Los hijos deben, pues, adoptar como regla de conducta para con la madre y el padre todos los preceptos de Jesús relativos al prójimo, y tener en mente que todo
procedimiento censurable en relación con los extraños, es todavía más censurable en relación con los padres, y que lo que tal vez no sea más que una simple falta en el primer caso, puede convertirse en un crimen en el segundo, porque entonces a la falta de caridad se suma la ingratitud.
Dios ha dicho: “Honra a tu padre y a tu madre, para que vivas largo tiempo en la tierra que el Señor tu Dios te dará”.
¿Por qué Él promete como recompensa la vida en la Tierra y no la vida celestial?
La explicación se encuentra en esta frase:
“Que Dios te dará”, la cual, suprimida en la fórmula moderna del Decálogo, altera su sentido.

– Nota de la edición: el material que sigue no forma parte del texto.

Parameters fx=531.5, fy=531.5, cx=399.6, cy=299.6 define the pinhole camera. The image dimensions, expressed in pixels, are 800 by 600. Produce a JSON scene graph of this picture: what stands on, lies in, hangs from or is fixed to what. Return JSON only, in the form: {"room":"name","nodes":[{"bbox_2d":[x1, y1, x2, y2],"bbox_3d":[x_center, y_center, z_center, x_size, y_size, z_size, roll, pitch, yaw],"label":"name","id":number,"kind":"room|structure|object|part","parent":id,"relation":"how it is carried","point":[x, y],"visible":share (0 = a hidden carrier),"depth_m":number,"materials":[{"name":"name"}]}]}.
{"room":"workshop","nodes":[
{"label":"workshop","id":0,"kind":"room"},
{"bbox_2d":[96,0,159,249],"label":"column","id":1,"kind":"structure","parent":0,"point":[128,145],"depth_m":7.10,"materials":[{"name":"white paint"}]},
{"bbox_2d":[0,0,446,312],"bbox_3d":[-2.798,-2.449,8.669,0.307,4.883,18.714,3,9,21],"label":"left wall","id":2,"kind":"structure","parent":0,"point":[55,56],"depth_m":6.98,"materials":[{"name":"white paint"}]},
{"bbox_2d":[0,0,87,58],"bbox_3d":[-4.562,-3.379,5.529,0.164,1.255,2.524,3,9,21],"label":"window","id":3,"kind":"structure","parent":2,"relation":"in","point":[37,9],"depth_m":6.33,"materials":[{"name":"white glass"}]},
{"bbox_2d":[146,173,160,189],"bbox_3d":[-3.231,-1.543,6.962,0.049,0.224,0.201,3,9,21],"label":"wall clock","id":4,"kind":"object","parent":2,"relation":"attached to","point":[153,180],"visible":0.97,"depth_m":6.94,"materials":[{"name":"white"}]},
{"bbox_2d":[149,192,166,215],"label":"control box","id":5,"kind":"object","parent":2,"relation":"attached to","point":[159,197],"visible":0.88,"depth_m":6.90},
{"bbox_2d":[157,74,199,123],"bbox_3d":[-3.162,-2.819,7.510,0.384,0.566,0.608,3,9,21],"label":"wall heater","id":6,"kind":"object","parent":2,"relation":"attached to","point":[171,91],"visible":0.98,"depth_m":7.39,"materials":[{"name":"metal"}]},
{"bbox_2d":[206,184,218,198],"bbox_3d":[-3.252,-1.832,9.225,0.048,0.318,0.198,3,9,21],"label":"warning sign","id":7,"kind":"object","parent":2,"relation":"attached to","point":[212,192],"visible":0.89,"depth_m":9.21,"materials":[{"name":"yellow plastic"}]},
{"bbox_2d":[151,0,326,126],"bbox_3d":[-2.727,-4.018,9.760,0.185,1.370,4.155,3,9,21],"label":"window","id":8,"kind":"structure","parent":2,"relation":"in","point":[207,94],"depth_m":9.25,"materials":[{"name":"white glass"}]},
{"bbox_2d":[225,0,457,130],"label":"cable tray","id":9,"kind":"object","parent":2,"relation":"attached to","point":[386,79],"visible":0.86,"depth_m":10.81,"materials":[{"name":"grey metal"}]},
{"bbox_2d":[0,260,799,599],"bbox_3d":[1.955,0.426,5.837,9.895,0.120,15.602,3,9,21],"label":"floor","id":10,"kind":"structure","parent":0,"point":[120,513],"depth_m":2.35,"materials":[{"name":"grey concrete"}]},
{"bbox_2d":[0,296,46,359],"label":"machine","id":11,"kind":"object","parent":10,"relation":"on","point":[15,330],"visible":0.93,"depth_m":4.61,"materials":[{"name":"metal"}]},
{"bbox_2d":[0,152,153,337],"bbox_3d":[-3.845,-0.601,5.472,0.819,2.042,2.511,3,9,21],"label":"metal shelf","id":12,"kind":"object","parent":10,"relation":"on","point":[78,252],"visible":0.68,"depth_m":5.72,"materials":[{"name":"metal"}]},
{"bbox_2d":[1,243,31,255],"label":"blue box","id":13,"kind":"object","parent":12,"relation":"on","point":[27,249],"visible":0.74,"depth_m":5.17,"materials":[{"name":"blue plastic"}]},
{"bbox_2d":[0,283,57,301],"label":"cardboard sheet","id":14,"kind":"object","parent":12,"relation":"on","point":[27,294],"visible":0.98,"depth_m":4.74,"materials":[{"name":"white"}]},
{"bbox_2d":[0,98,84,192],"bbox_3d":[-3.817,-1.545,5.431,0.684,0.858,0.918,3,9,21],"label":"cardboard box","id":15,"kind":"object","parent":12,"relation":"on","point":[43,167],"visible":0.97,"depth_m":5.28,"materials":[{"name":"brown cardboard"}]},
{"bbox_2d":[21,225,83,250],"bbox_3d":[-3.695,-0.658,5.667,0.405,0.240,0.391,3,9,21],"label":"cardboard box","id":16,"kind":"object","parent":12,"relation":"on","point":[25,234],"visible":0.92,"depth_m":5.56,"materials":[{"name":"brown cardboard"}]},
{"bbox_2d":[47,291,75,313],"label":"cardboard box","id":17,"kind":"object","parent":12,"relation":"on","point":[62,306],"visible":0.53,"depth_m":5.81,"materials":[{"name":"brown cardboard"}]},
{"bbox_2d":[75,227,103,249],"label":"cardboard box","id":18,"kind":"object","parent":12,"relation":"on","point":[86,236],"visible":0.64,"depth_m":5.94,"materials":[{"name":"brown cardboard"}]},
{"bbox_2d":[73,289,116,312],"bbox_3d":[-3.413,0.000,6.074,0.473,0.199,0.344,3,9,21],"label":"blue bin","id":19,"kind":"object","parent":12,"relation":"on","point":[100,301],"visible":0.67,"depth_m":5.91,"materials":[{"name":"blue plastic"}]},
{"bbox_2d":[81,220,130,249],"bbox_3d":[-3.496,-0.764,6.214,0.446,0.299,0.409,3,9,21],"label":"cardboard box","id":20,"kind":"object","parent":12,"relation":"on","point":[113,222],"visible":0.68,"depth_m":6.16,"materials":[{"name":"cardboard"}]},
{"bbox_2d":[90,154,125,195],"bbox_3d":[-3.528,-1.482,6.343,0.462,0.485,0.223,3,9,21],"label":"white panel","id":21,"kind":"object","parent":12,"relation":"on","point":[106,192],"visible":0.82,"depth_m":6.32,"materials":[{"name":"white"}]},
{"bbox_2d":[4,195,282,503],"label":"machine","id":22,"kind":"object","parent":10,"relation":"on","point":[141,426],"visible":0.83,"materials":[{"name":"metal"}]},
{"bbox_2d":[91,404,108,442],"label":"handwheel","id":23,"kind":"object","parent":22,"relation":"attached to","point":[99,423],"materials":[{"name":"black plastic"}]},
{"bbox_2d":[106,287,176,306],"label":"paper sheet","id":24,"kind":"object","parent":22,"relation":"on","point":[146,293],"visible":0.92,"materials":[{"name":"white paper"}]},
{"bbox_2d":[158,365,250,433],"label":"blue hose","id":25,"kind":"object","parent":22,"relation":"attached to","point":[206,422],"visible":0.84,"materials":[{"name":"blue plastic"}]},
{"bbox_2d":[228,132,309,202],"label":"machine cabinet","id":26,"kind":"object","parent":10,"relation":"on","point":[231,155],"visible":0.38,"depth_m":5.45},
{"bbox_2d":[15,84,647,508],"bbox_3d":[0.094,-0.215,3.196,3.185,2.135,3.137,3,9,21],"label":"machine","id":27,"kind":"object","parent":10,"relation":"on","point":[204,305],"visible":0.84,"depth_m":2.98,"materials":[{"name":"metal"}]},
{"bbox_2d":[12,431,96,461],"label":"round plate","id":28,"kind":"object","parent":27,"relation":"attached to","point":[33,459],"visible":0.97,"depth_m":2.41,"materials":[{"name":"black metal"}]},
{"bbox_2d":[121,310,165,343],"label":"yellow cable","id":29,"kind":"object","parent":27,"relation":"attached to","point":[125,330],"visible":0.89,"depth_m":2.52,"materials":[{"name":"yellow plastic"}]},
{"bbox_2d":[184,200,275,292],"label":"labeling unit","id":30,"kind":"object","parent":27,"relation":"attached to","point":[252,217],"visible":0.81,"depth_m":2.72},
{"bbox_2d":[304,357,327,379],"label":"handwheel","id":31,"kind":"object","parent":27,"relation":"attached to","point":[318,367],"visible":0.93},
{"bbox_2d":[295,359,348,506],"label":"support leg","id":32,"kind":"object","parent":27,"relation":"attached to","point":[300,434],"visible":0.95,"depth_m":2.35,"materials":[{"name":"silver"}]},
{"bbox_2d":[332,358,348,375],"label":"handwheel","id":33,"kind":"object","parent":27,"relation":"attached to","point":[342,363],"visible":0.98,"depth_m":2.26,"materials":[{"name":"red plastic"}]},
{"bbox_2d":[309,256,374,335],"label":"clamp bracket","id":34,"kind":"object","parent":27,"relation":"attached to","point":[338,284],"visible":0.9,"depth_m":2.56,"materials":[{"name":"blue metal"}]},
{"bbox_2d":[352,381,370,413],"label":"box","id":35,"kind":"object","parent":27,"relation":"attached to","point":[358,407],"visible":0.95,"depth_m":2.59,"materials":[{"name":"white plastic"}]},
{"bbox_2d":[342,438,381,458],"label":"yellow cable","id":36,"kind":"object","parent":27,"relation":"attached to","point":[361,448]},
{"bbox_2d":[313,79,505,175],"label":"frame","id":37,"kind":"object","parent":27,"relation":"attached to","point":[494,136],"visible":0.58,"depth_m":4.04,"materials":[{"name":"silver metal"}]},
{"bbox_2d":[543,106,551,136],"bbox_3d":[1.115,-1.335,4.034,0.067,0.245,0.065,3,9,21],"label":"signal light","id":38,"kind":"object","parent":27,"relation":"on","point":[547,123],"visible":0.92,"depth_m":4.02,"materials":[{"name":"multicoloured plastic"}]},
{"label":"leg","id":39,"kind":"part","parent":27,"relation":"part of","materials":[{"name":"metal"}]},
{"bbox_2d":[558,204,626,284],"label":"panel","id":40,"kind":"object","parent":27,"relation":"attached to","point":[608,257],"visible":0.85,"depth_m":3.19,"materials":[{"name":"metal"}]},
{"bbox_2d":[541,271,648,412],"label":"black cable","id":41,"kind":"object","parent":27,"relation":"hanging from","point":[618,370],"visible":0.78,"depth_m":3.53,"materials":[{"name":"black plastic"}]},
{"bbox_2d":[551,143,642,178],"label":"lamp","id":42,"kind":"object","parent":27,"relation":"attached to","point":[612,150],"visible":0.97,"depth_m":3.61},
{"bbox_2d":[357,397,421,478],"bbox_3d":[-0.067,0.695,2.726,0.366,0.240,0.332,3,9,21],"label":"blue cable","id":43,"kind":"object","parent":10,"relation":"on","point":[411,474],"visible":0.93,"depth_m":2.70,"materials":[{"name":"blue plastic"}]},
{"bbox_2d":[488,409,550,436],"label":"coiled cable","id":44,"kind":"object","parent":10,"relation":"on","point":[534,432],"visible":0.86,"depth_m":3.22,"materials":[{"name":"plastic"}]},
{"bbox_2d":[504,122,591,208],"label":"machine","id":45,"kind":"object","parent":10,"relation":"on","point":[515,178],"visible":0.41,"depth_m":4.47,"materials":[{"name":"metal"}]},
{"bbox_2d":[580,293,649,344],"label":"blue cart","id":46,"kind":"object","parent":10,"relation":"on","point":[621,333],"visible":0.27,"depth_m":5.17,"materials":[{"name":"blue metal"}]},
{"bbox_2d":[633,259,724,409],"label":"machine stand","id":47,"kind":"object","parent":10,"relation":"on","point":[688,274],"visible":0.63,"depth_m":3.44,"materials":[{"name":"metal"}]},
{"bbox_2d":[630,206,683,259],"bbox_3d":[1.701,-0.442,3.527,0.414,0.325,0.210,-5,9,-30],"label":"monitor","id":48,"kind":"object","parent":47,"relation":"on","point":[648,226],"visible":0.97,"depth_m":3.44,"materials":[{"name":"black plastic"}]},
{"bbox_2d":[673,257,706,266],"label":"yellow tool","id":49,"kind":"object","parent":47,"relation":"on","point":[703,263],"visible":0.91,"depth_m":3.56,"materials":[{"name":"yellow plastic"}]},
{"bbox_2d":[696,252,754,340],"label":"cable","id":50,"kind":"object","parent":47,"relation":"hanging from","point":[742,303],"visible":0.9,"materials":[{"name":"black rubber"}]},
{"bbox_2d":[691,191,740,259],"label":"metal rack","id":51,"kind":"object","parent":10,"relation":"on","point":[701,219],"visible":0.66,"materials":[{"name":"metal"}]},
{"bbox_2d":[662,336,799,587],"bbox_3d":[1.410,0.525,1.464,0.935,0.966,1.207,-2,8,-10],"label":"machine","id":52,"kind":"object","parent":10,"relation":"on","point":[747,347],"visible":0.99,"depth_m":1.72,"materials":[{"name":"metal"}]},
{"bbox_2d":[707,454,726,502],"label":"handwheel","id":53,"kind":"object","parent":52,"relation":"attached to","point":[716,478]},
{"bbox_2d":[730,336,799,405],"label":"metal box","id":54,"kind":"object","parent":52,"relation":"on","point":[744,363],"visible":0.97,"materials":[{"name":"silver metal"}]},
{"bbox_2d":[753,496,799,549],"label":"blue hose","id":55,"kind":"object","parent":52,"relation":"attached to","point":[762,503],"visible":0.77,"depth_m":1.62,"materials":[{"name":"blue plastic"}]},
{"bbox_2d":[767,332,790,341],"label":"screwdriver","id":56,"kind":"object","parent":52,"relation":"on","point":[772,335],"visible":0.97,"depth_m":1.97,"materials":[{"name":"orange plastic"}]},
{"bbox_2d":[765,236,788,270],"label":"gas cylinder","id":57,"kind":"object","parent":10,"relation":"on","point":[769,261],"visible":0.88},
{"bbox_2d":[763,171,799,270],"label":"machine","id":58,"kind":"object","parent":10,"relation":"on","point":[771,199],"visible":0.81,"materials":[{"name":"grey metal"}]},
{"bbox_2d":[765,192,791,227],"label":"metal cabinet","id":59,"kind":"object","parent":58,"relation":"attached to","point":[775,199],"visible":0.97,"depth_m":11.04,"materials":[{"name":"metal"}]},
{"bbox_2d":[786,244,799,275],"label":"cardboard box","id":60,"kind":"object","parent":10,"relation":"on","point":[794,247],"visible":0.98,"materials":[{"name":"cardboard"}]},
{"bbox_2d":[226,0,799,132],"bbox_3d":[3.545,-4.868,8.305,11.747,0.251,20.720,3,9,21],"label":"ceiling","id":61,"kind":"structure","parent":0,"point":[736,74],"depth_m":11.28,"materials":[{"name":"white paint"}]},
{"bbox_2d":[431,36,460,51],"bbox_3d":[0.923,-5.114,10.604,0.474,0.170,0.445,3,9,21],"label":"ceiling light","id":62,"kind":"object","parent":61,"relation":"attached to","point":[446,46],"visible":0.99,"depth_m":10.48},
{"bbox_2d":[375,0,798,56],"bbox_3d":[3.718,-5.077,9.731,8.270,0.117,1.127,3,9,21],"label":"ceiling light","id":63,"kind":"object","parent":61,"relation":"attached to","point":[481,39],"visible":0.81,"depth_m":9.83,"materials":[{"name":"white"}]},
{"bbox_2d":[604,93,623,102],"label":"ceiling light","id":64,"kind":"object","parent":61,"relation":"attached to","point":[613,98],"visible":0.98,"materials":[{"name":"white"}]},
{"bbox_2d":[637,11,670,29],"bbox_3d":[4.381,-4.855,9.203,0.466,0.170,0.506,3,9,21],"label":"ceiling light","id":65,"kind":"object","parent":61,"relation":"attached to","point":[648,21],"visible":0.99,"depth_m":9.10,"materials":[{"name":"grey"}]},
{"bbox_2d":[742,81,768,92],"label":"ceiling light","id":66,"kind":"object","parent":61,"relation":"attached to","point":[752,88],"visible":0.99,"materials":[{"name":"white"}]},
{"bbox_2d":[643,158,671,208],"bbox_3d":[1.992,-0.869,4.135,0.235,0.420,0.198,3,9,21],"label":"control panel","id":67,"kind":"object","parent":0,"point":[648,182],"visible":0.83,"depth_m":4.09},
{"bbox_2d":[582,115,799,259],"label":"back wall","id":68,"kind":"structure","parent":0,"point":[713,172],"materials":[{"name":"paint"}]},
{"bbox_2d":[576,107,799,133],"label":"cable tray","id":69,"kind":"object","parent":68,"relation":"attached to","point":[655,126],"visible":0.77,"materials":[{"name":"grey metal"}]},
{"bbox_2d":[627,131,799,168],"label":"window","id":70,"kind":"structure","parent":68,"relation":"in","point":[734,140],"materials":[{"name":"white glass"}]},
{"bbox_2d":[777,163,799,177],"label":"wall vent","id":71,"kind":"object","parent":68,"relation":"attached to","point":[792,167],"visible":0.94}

Para que comprendamos esas palabras, es preciso que nos remitamos a la situación y a las ideas de los hebreos en la época en que fueron pronunciadas.
Ellos todavía no comprendían la vida futura.
Su visión no se extendía más allá de la vida corporal.
Tenían, pues, que ser impresionados más por lo que veían que por lo que no veían, razón por la cual Dios les habla en un lenguaje que está más a su alcance, como si se dirigiera a niños, y les muestra en perspectiva lo que puede satisfacerlos.
Los hebreos todavía se hallaban en el desierto, y la tierra que Dios les dará es la Tierra Prometida, el objetivo de sus aspiraciones.
No deseaban nada más que eso, y Dios les dice que vivirán en ella largo tiempo, es decir, que la poseerán por largo tiempo, en caso de
que observen sus mandamientos.
No obstante, al advenimiento de Jesús las ideas de los hebreos ya estaban más desarrolladas.
Había llegado la hora de que recibieran una alimentación menos grosera, de modo que el Maestro los inicia en la vida espiritual al decir:
“Mi reino no es de este mundo. Allá, y no en la Tierra, recibiréis la recompensa de vuestras buenas obras”.
Con esas palabras, la Tierra Prometida material se transforma en una patria celestial.
Por eso, cuando Él los llama a la observancia de aquel mandamiento: “Honra a tu padre y a tu madre”, ya no les promete la Tierra, sino el Cielo.